Skąd taki wniosek? Skoro napisał Pan na tym forum takie zdanie, to prawdopodobnie był Pan świadkiem takiej sytuacji. Tak było, czy to jedynie taki Pana aktualny światopogląd?
--
[VaGla] Vigilant Android Generated for Logical Assassination

pobicie to fakt w celu wymuszenia zeznan

cóż. wiec ja dostałem wpie*** w stopy, brzuch, uda, plecy, ślady były wszędzie. na pogotowiu i w późniejszym policyjnym raporcie oraz w późniejszym śledztwie prowadzonym poprzez prokuraturę z innego miasta dowiedziałem się, że próbowałem uciec z głównej komendy przez 5-cio metrowy płot, za którym płynie rzeka i tam też mnie ponoć złapano (no fantazji funkcjonariuszom mogę pozazdrościć), a tak faktycznie to zajście miało miejsce w pokoju przy obecności i udziale 5 funkcjonariuszy. wiec metody tego typu jak najbardziej są stosowane. pozdr i na pohybel tym pięciu.

Można tak skonstruować

Można tak skonstruować hasło, żeby było do pewnego stopnia odporne na tą metodę.
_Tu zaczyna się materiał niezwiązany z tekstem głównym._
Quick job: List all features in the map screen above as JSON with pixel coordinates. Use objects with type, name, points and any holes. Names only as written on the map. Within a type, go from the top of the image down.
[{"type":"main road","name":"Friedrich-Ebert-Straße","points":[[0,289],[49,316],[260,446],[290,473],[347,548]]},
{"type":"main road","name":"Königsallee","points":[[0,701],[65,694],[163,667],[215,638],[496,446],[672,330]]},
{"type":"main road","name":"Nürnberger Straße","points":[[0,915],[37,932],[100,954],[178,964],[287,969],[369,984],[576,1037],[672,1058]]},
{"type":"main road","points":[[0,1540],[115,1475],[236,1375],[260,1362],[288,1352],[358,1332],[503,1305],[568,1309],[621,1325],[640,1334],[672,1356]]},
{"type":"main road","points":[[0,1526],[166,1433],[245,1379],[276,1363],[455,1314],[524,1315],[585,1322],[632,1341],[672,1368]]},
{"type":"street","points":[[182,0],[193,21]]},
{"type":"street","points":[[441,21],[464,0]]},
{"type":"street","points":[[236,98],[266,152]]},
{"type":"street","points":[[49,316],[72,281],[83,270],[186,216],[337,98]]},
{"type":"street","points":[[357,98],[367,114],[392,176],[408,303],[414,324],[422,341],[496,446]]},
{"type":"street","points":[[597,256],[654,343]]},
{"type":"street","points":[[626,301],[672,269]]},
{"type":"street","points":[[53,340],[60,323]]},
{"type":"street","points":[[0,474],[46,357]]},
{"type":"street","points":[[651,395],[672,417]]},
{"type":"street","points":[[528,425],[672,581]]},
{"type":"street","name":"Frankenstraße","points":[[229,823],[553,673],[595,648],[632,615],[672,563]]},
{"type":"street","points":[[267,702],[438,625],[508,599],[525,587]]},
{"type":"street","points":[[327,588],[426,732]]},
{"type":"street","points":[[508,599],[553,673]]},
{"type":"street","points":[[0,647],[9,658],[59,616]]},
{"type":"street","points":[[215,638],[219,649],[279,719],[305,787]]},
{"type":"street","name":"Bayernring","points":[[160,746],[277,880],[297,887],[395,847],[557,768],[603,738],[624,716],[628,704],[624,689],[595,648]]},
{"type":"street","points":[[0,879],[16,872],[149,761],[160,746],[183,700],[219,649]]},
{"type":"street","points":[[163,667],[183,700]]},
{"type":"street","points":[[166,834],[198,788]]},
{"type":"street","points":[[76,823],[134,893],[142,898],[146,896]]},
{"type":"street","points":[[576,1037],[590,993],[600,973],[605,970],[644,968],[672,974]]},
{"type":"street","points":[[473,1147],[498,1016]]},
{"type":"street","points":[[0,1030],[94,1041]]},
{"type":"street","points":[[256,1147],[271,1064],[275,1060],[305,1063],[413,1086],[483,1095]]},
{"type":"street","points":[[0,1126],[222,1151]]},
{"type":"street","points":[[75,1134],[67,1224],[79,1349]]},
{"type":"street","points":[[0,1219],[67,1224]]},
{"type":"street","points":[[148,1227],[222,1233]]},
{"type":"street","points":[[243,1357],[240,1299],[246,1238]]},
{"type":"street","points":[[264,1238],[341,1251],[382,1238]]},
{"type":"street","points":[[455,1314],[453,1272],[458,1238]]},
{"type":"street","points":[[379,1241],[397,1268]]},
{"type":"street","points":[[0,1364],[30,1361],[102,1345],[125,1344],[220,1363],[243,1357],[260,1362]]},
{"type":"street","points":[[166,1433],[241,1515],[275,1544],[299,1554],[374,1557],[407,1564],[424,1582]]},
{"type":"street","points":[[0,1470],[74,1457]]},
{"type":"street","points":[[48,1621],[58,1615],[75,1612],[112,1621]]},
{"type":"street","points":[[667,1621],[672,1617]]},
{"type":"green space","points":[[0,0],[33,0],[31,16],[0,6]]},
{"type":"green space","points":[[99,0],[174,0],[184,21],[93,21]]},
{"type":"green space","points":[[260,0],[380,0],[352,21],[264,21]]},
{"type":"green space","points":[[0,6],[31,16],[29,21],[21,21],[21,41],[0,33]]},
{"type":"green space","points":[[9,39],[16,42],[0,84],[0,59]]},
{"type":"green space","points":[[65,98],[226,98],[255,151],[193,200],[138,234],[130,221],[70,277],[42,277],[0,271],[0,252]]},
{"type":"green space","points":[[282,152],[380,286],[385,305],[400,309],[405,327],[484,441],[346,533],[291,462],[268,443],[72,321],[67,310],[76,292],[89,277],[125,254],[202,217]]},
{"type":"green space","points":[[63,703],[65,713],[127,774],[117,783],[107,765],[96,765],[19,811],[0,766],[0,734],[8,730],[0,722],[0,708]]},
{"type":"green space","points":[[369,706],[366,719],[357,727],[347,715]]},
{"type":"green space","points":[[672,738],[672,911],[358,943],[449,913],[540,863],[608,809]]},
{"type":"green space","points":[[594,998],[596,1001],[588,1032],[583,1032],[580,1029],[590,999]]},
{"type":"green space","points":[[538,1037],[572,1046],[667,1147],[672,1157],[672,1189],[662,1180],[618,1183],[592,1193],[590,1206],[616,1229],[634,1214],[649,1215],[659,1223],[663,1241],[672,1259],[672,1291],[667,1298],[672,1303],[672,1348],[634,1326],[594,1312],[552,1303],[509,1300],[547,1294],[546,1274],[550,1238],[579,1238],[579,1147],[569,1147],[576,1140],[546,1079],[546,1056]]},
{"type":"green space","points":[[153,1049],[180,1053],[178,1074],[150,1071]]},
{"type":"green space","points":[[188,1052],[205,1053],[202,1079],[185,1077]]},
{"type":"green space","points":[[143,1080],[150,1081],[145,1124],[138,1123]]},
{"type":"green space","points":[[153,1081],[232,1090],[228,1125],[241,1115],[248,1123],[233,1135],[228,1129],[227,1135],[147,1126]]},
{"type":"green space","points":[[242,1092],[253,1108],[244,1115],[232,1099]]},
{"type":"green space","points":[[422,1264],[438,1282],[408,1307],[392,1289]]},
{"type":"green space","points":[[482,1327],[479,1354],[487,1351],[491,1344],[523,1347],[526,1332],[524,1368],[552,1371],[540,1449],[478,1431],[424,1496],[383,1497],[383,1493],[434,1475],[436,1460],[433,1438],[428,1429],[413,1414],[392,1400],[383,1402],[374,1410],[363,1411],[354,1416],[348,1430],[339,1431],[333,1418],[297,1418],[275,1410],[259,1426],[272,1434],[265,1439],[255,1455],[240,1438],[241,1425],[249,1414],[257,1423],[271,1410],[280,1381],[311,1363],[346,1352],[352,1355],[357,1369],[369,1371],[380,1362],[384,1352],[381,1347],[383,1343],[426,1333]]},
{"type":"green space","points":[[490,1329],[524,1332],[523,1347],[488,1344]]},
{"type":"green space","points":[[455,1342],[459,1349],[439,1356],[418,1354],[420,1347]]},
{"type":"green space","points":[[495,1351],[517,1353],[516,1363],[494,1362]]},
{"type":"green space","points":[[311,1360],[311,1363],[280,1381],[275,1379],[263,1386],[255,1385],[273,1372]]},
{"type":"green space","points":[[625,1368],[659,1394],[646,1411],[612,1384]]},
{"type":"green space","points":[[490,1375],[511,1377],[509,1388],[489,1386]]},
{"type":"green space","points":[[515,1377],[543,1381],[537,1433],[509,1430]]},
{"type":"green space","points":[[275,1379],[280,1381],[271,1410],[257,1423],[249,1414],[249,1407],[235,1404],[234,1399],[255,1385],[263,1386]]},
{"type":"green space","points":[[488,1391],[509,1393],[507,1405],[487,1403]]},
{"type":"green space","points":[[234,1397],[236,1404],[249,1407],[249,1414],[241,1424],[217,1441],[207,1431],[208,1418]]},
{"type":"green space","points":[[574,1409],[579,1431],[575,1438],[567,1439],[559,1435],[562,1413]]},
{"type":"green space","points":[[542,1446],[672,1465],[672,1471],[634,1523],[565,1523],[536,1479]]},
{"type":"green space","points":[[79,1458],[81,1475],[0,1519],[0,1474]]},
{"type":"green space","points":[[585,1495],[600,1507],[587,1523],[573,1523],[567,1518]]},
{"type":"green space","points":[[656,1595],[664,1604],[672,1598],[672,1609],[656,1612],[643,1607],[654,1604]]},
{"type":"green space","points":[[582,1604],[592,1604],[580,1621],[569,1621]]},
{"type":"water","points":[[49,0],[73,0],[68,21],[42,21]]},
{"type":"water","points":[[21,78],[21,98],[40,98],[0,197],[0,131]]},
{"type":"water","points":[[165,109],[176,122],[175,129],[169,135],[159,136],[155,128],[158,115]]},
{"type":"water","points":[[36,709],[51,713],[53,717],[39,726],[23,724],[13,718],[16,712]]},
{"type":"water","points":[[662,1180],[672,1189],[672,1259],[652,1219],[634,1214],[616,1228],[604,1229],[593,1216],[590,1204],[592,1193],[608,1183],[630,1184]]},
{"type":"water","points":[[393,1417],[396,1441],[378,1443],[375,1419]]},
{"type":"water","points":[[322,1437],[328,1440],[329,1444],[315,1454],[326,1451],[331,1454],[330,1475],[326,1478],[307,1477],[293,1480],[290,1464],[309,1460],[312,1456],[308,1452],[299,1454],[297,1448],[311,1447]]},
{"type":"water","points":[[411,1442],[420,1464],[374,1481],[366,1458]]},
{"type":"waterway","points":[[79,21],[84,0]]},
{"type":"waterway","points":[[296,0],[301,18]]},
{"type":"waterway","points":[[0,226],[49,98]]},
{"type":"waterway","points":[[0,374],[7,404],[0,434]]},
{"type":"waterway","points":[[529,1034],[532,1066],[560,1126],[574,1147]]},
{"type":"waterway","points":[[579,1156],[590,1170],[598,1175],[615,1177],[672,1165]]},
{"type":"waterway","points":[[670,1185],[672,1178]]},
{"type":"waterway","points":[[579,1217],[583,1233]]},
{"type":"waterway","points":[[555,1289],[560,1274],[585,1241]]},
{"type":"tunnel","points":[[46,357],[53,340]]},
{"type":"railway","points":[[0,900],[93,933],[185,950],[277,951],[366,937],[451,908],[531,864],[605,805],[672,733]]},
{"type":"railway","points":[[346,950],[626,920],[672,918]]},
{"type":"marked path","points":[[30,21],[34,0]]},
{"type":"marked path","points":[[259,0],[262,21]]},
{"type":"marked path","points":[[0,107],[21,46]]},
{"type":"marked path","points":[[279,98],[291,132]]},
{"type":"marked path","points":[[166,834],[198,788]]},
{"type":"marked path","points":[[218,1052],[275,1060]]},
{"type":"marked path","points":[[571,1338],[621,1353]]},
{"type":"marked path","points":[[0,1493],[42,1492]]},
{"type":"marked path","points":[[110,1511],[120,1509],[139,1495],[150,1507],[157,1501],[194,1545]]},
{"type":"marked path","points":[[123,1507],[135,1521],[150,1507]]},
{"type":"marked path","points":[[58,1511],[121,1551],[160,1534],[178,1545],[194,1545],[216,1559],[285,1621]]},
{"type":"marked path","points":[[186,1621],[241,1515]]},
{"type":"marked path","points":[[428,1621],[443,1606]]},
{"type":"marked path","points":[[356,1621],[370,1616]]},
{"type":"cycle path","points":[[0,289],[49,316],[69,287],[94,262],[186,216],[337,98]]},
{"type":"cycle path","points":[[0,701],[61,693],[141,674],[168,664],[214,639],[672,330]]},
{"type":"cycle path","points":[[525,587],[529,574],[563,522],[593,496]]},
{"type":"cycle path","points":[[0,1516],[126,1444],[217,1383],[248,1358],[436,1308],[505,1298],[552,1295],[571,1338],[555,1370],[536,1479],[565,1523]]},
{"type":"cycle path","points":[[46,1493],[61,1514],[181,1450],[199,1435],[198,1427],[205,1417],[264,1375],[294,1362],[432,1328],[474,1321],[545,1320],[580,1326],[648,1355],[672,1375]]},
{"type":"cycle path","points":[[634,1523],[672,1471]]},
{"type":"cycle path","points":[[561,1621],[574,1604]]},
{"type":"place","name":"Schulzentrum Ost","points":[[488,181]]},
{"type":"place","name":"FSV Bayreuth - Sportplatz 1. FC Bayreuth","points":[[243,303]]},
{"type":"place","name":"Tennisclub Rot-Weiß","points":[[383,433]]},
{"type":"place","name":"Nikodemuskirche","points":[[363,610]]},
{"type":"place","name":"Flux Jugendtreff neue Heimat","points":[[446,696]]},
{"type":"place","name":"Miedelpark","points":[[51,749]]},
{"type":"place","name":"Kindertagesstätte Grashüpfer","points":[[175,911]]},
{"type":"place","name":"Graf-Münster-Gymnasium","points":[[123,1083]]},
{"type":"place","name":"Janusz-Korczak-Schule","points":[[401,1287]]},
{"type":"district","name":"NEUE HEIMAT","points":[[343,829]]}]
po linii najmniejszego oporu :)

Maciej_Szmit's picture

Bo przeszukanie dysków jest łatwe w porównaniu do innych metod. Wywlekamy dysk, wołamy biegłego i mamy wyniki za małe pieniądze. Ale to nie jest jedyna metoda ani jedyny możliwy ślad. Można przechwycić ruch sieciowy na routerze, można (w przypadku sieci P2P) zapisać IP logi wskazujące na IP komputera który nielegalnie udostępniał to i owo. W końcu karalne jest nie posiadanie (programów) ale ich pozyskiwanie, ewentualnie rozpowszechnianie, zatem trzeba wykazać, że podejrzany pozyskiwał/rozpowszechniał a nie że cały czas posiada.
Przy okazji: praktyka przesłuchiwania najpierw jako świadka a potem jako podejrzanego to nie jest najładniejsze co sobie można wyobrazić ale czasami niestety trudna do uniknięcia (trzeba kogoś spytać "do kogo należy ten komputer" a trudno pierwszego z brzegu domownika traktować jak podejrzanego), natomiast nikogo nie można zmusić do składania zeznań przeciwko sobie i najbliższym (z dokładnością do więźniów Guantanamo :)) ani karać za zapomnienie hasła. Ale jak mówię - przeszukanie zawartości dysków to nie jest jedyny środek dowodowy choć w praktyce łatwy do zastosowania

Przeszukanie dysków jest

Przeszukanie dysków jest łatwe bo pozostałe metody są naprawdę trudne. Jak udowodnisz komuś że dany "prostokąt" na wykresie pobieranych danych to tak naprawdę film? Wszyscy sieciowcy patrząc na coś takiego powiedzą Ci "O film sobie ściaga". Ale na pytanie jaki już Ci nie odpowiedzą. Aktualnie wszystkie rozwijane sieci P2P stosują szyfrowanie i kompresję danych. Wyciągnięcie ich w większości przypadków nic nie daje bo i tak pliki te są doskonale pofragmentowane, a informacja o tym, co to tak naprawdę jest, często znajduje się zupełnie gdzie indziej i nie jest przesyłana po sieci (np. Torrent). Są jeszcze trojany, no ale to już podchodzi pod podsłuch. Można też wabić ludzi na strony niby z danymi i potem udowadniać im chęć pobrania czegoś takiego, no ale u nas samo pobieranie nielegalne zbytnio nie jest.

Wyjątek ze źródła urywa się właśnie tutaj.